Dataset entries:
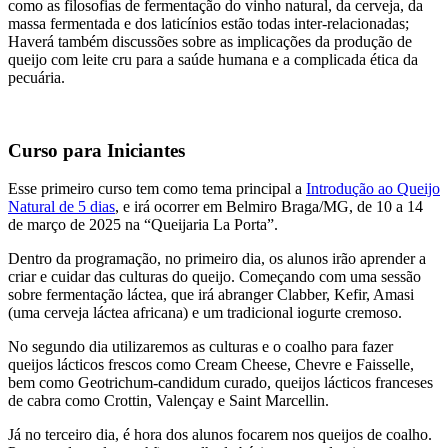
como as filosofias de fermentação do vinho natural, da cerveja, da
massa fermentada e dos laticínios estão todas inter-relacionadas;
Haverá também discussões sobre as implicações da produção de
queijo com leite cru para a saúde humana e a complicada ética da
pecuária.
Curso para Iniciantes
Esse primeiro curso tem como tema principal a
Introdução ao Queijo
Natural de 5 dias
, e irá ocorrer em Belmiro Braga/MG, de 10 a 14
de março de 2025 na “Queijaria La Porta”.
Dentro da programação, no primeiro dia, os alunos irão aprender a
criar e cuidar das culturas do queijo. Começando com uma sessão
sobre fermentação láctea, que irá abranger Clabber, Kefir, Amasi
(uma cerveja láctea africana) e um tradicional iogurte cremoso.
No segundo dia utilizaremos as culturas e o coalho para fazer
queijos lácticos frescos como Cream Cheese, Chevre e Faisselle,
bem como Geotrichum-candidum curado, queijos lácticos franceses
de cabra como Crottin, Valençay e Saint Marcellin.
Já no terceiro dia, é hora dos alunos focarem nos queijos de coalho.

WHAT THE TASK REQUIRES ▸
All that is wanted is the number of lines in the records that include the string "queijos".

ANSWER FOR THIS EXERCISE ▸
3